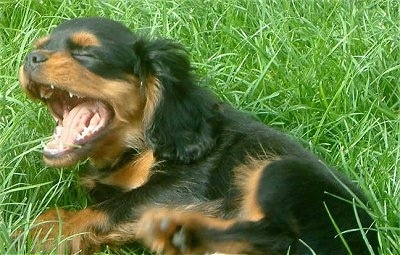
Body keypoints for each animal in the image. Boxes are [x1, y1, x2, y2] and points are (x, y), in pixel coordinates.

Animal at [18, 16, 378, 254]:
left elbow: (116, 206)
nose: (30, 58)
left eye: (86, 53)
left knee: (269, 234)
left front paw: (48, 229)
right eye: (39, 47)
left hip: (279, 170)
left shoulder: (184, 185)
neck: (139, 144)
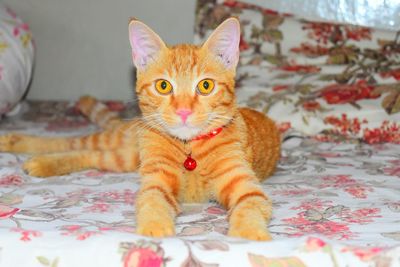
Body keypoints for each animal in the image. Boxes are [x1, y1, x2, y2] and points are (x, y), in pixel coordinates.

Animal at [0, 18, 282, 241]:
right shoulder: (156, 179)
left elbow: (250, 206)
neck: (189, 149)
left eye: (205, 86)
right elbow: (152, 200)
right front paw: (154, 228)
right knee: (71, 143)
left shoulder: (245, 184)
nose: (183, 111)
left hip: (124, 158)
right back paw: (17, 144)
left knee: (90, 155)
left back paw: (41, 163)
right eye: (163, 86)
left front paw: (248, 234)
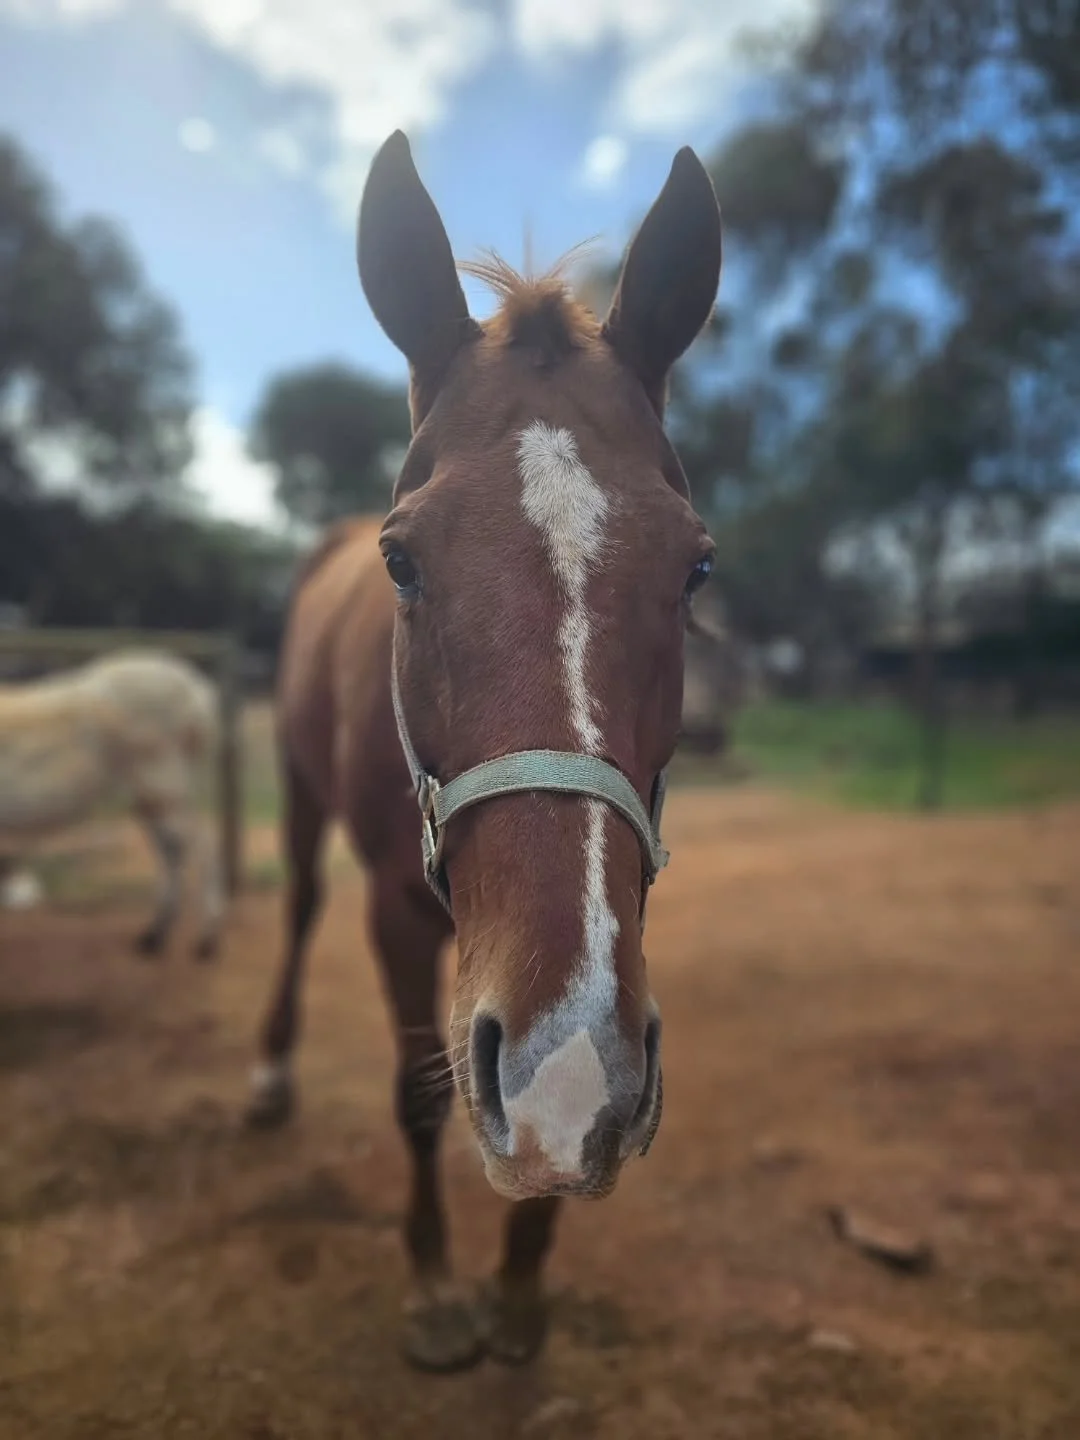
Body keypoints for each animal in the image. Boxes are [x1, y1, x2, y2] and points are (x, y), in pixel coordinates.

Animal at [0, 649, 223, 957]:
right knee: (172, 851)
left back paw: (206, 942)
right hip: (151, 796)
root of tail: (198, 692)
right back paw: (154, 937)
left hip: (164, 785)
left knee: (200, 846)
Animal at [245, 130, 723, 1371]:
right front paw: (433, 1288)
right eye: (402, 560)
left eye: (697, 567)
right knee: (297, 906)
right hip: (301, 801)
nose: (562, 1080)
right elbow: (419, 1095)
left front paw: (518, 1284)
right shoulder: (396, 910)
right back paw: (269, 1073)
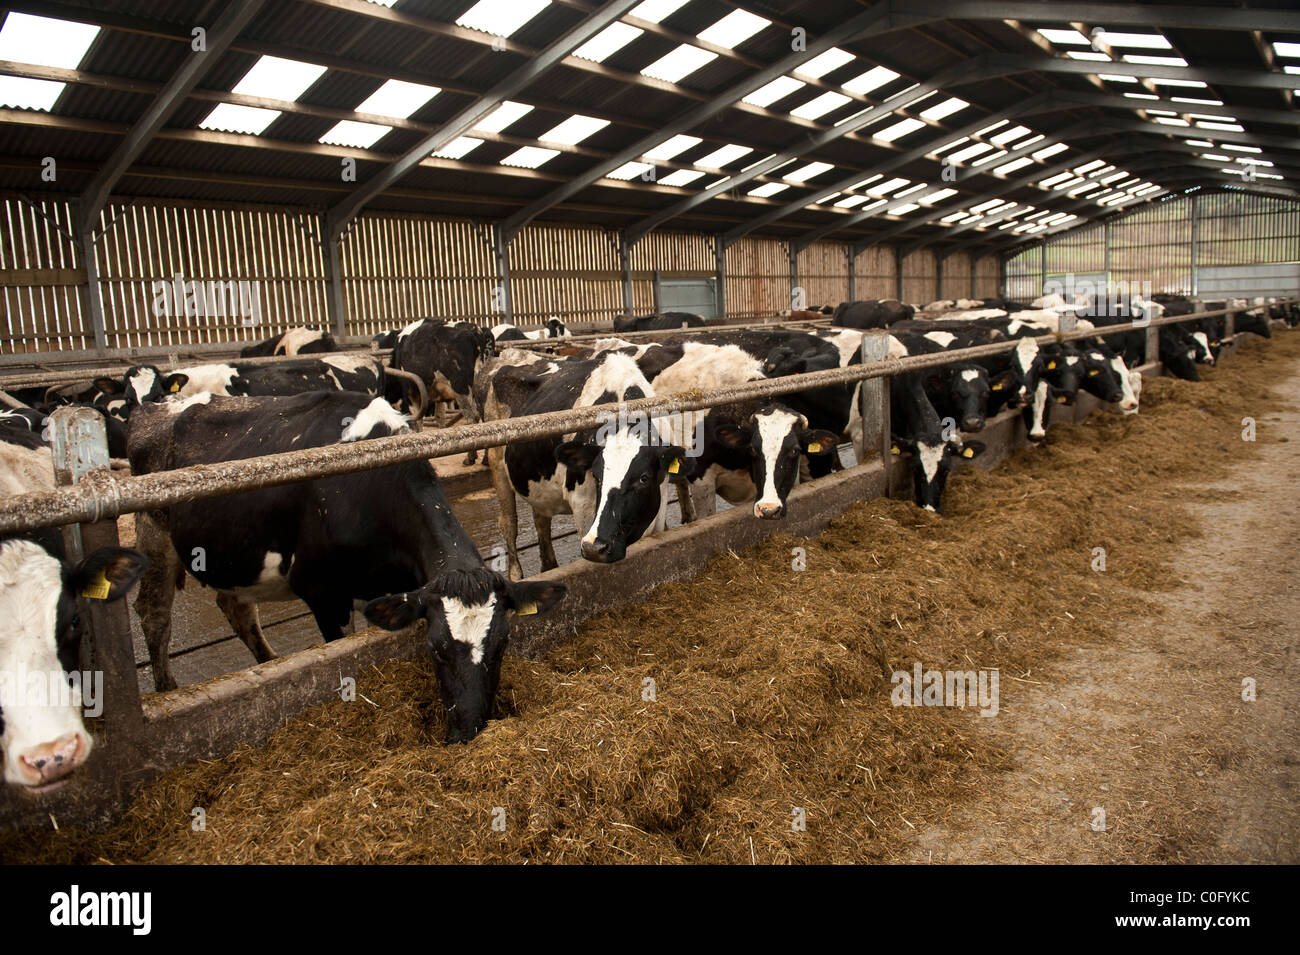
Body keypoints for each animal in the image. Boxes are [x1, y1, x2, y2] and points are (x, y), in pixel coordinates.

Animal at [483, 350, 686, 574]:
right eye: (596, 475)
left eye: (644, 478)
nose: (595, 548)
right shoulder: (582, 504)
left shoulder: (660, 501)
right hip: (497, 465)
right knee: (509, 524)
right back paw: (517, 574)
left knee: (541, 520)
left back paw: (549, 566)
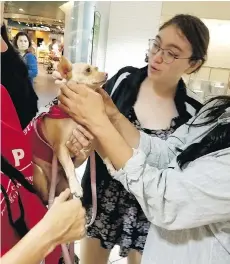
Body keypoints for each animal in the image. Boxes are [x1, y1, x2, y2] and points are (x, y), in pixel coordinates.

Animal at [27, 57, 108, 202]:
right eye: (88, 70)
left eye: (97, 68)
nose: (106, 74)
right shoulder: (60, 147)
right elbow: (69, 165)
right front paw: (76, 186)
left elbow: (78, 159)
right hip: (38, 172)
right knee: (45, 197)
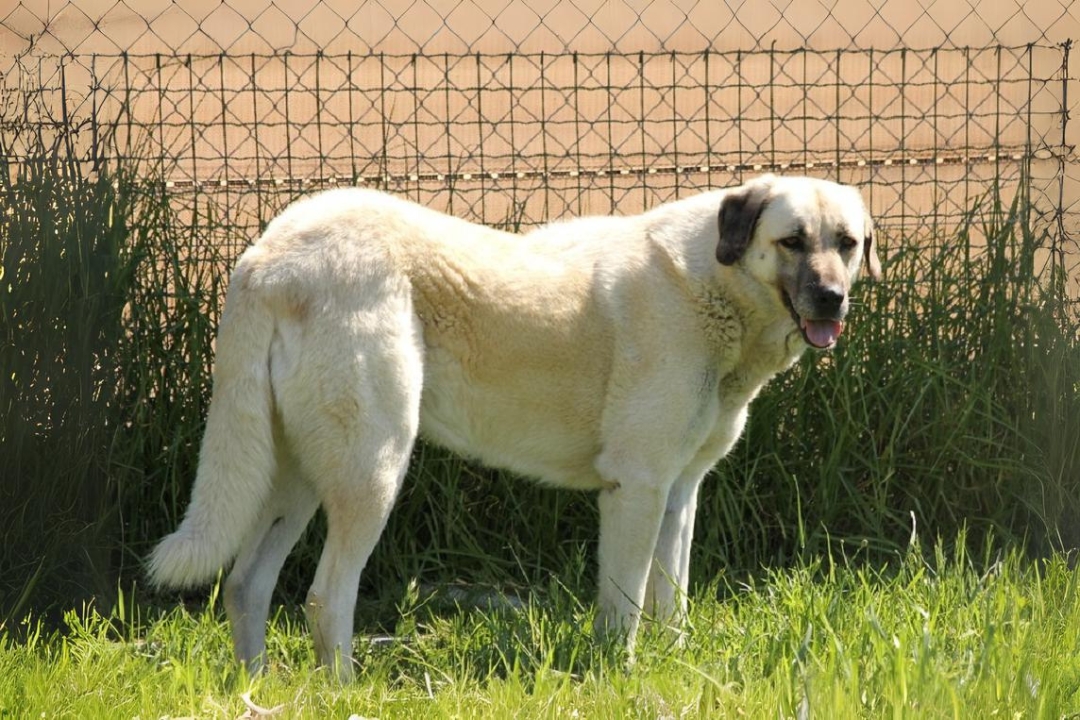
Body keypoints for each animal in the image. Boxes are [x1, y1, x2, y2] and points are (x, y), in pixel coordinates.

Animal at [150, 171, 876, 677]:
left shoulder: (678, 493)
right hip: (373, 468)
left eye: (847, 244)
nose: (832, 299)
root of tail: (267, 255)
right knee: (325, 599)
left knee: (246, 586)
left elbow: (671, 600)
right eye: (791, 242)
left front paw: (675, 667)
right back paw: (342, 692)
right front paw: (622, 678)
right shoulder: (635, 488)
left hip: (299, 475)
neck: (715, 285)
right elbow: (624, 606)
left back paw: (259, 690)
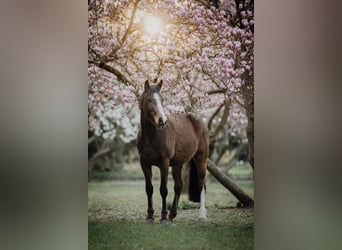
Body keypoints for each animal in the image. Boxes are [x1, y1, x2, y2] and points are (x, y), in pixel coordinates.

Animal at [136, 79, 208, 224]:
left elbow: (163, 190)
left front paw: (163, 217)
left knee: (202, 183)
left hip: (201, 159)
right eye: (149, 100)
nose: (162, 121)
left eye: (162, 99)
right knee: (179, 186)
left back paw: (202, 215)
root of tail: (198, 121)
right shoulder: (144, 163)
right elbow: (149, 189)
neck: (152, 136)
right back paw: (172, 214)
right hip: (177, 164)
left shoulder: (164, 163)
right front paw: (150, 216)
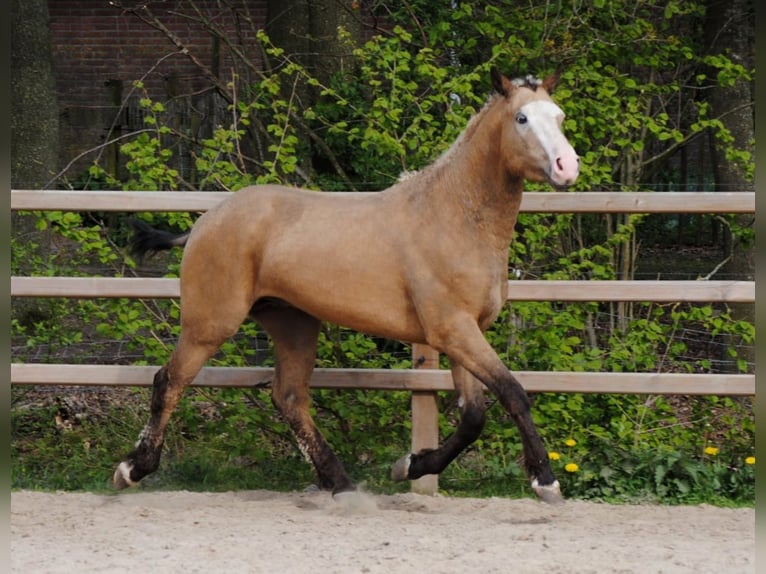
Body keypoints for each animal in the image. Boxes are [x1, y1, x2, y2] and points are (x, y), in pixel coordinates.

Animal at [114, 68, 580, 504]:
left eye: (559, 116)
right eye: (521, 118)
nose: (567, 166)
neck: (454, 217)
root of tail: (204, 222)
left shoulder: (464, 333)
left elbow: (473, 418)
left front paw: (409, 465)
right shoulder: (453, 330)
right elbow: (513, 394)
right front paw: (545, 481)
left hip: (293, 323)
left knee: (288, 398)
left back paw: (341, 484)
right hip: (210, 323)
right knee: (169, 381)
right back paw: (132, 469)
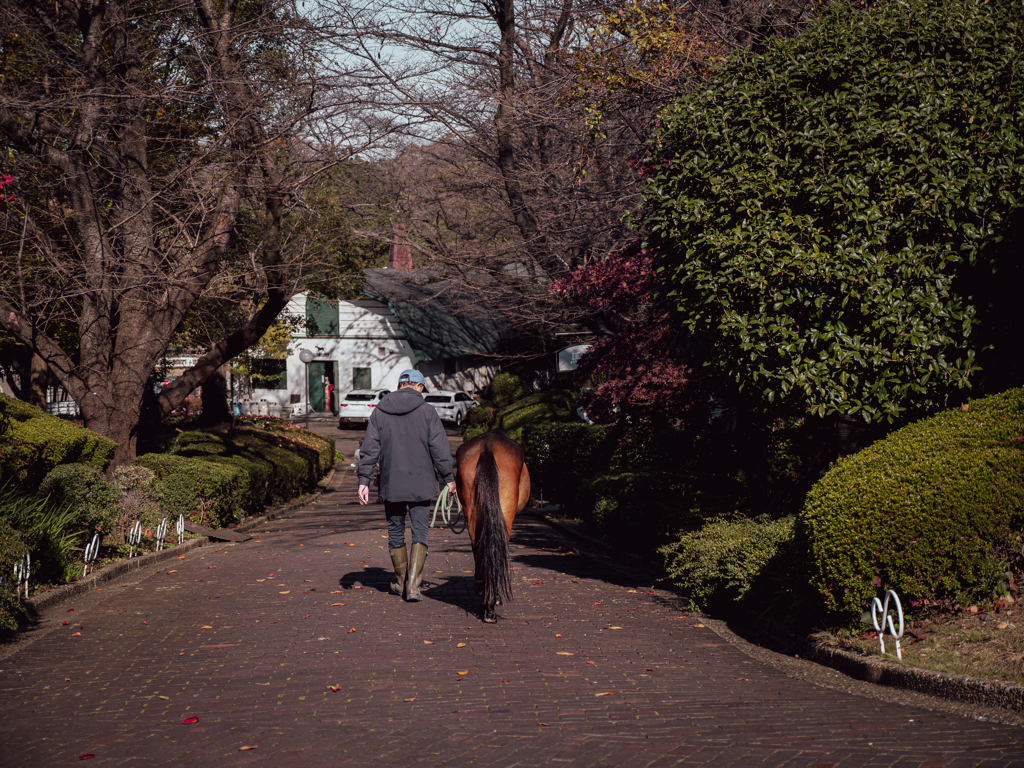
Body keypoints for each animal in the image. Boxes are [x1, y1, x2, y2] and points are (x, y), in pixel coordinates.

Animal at [458, 434, 532, 626]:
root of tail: (487, 447)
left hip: (472, 513)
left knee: (480, 547)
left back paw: (484, 596)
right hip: (505, 512)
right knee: (496, 550)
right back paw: (491, 606)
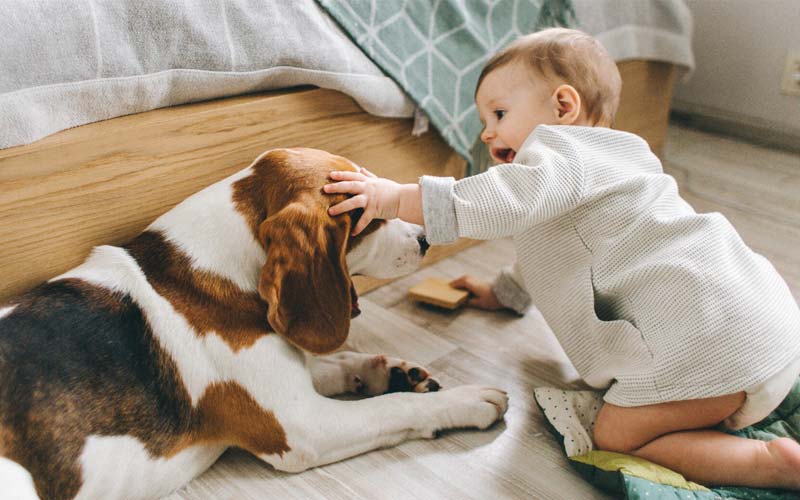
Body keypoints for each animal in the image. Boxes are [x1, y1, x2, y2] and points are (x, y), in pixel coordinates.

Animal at [0, 148, 510, 500]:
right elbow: (394, 410)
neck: (218, 268)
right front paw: (465, 400)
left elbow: (335, 363)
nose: (425, 239)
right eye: (368, 218)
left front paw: (392, 372)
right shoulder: (303, 427)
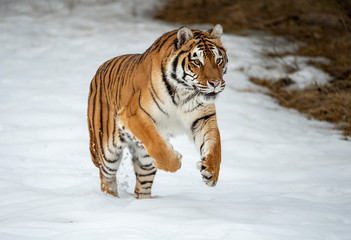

● **WHAT THE TASK ASKS**: In the records above, everything from the line with "left hip: (299, 475)" down to the line with "right shoulder: (144, 163)" is to be set down exactly, both ends included, with no pictures and no other lines.

● **RESULT OF THIS EXERCISE**:
left hip: (299, 475)
neck: (715, 285)
right elbow: (624, 606)
left back paw: (259, 690)
Body keypoints for each animal in the image. Boxes are [x1, y1, x2, y2] and points are (x, y), in pixel coordinates.

Animal at [136, 79, 208, 224]:
left elbow: (163, 190)
left front paw: (163, 217)
left knee: (202, 183)
left hip: (201, 159)
right eye: (149, 100)
nose: (162, 121)
left eye: (162, 99)
right knee: (179, 186)
left back paw: (202, 215)
root of tail: (198, 121)
right shoulder: (144, 163)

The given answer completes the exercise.